For anyone who ever wanted a museum-quality Chinese snuff bottle, now is the time to find one at the 18th annual Los Angeles Asian & Tribal Arts Show (LAATA) at the Santa Monica Civic Auditorium Friday through Sunday, November 14th to 16th.

The show, considered to be one of the best vetted art shows this side of the Mississippi, features museum-quality art — both ancient and new — from some of the most reputable international dealers around, according to a spokesman. The show specializes in the arts of China, Japan, Korea, India, South Asia, Africa, Borneo, Naga, Sumatra and Mexico, as well as some exceptional American Indian.

What started as a local event just a few years ago has grown to international proportions. According to the show’s producer, Elizabeth Lees, the show brings to Santa Monica “60-plus international exhibitors offering a visual melting pot of art and artifacts from non-European cultures around the world.”

While many of the exhibitors come from afar, there are also some impressive local representatives, such as Mark Johnson, who runs Mark A. Johnson Tribal Arts in Marina del Rey. As a collector of Asian & Tribal arts since the early 70s, he is now considered one of the foremost specialists on the tribal arts of Indonesia and Southeast Asia. Johnson feels the Los Angeles Asian & Tribal Arts Show is “the best venue for offering Asian and tribal art in the Los Angeles area [and Southern California] and offers a unique opportunity for a large focused group of buyers and sellers to get together.”

Philip Garaway is another exhibitor with local ties. He has been dealing in museum-quality antique Native American art for the past 34 years, currently running the Native American Art Gallery in Venice. At the Los Angeles Asian & Tribal Arts Show, Garaway plans on showing a wide variety of tribal art, including Navajo textiles, Apache baskets, and Pueblo pottery dating back a thousand years.

“These pieces are extremely beautiful, historical, indigenous to our area and very rare,” he says. “They are rare because they were made to be used or traded. The pieces represent a living history passed down from generations.”

One of the more highly anticipated exhibits features Antonio Pineda, “one of the most famous modernist silversmiths of 20th century Mexican silver,” according to Lees. Pineda is one of the first artists to come from the famous Taxco School in the state of Guerrero, Mexico.

Pineda’s work comes from part of a larger exhibition at the Fowler Museum at UCLA, one of the only museums in Los Angeles solely dedicated to non-Western arts and cultures.

The Fowler is also one of the few museums open free of charge. As free museums need good benefits every now and again, all the proceeds from the opening night silent auction will go to the Fowler. And since no good benefit should go on without artisinal cheese, the opening night ceremonies come replete with live music and an artisinal cheese and wine tasting, sponsored in part by the Mercedes Grill restaurant in Marina del Rey.

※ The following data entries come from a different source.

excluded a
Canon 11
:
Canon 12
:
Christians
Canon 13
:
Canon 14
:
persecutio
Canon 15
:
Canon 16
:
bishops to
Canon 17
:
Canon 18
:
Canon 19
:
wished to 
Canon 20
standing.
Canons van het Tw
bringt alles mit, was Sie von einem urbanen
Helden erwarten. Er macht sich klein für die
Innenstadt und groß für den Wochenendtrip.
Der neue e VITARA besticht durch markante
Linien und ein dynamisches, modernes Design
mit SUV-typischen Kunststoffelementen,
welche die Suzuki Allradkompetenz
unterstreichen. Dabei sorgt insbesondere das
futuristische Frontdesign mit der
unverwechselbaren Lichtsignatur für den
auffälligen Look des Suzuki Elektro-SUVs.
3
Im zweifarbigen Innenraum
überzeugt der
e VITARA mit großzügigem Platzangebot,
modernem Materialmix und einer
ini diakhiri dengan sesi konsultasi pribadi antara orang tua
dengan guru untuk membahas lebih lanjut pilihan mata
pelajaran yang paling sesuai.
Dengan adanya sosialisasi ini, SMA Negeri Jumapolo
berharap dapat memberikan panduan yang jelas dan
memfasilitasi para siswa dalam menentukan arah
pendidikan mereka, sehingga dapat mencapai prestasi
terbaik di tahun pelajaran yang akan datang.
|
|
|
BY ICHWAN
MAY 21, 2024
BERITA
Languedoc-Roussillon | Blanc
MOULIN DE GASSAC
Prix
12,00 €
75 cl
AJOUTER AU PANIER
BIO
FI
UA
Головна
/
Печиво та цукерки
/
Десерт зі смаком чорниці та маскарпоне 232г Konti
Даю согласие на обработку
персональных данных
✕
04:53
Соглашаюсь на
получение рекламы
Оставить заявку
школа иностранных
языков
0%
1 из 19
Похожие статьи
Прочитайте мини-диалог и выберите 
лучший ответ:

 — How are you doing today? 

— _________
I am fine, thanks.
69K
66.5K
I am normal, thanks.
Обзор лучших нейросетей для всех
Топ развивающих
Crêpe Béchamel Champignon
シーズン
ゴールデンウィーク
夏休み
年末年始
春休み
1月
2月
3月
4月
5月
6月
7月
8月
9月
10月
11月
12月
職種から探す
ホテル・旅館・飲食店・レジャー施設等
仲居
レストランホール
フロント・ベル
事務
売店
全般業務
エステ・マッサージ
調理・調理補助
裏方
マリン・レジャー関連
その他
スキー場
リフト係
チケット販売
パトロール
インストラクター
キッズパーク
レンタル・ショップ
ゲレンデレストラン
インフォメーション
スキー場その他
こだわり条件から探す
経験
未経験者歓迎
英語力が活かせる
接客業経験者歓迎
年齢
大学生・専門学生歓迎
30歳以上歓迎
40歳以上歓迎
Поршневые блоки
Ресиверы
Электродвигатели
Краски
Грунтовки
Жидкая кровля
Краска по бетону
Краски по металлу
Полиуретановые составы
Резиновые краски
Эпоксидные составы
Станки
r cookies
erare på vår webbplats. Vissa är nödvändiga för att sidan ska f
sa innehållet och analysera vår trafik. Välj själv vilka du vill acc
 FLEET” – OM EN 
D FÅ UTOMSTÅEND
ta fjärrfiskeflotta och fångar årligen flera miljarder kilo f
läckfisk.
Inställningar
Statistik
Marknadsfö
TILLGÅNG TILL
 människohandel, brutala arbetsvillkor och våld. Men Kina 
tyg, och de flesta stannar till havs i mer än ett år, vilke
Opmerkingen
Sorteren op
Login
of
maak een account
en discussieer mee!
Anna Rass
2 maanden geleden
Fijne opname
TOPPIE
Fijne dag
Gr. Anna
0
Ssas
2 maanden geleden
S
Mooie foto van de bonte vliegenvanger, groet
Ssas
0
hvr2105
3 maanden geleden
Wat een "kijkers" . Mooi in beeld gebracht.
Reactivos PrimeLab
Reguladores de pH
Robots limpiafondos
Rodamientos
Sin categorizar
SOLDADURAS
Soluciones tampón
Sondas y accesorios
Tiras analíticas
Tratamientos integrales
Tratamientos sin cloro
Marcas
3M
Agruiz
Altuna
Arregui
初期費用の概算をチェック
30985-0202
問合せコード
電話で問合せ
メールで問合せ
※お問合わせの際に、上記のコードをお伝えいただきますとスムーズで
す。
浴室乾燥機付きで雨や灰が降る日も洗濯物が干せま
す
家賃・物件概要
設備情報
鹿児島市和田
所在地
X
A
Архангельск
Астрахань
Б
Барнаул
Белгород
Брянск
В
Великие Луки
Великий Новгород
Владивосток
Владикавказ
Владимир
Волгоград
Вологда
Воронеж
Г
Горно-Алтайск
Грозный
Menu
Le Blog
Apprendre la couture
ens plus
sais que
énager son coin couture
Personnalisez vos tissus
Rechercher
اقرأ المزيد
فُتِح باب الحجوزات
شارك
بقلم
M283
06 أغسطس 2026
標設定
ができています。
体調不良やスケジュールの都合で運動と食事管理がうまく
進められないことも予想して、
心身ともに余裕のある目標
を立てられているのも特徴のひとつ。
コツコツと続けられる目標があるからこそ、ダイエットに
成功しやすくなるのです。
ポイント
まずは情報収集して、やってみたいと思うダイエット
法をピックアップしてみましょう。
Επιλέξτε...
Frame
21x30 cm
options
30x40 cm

Describing the show’s relationship to the museum, Lees says, “The type of art and artifacts in the show reflect in a large part the collections of the Fowler Museum. Plus, the arts are never entirely funded. We really try to pair our opening night benefit with a nonprofit that has a need and is relevant to our show.

“We truly believe that the arts need to be supported, nurtured and grown and that public collections are national treasures.”

There are certainly treasures to be found at the Los Angeles Asian & Tribal Art Show, especially the Chinese snuff bottles.

The Opening Night Preview is from 6 to 9 p.m. Friday, November 14th. Tickets are $60 for individuals, $100 for couples or $25 for students.

The show itself is from 11 a.m. to 7 p.m. Saturday, November 15th, and 11 a.m. to 5 p.m. Sunday, November 16th. General Admission is $12.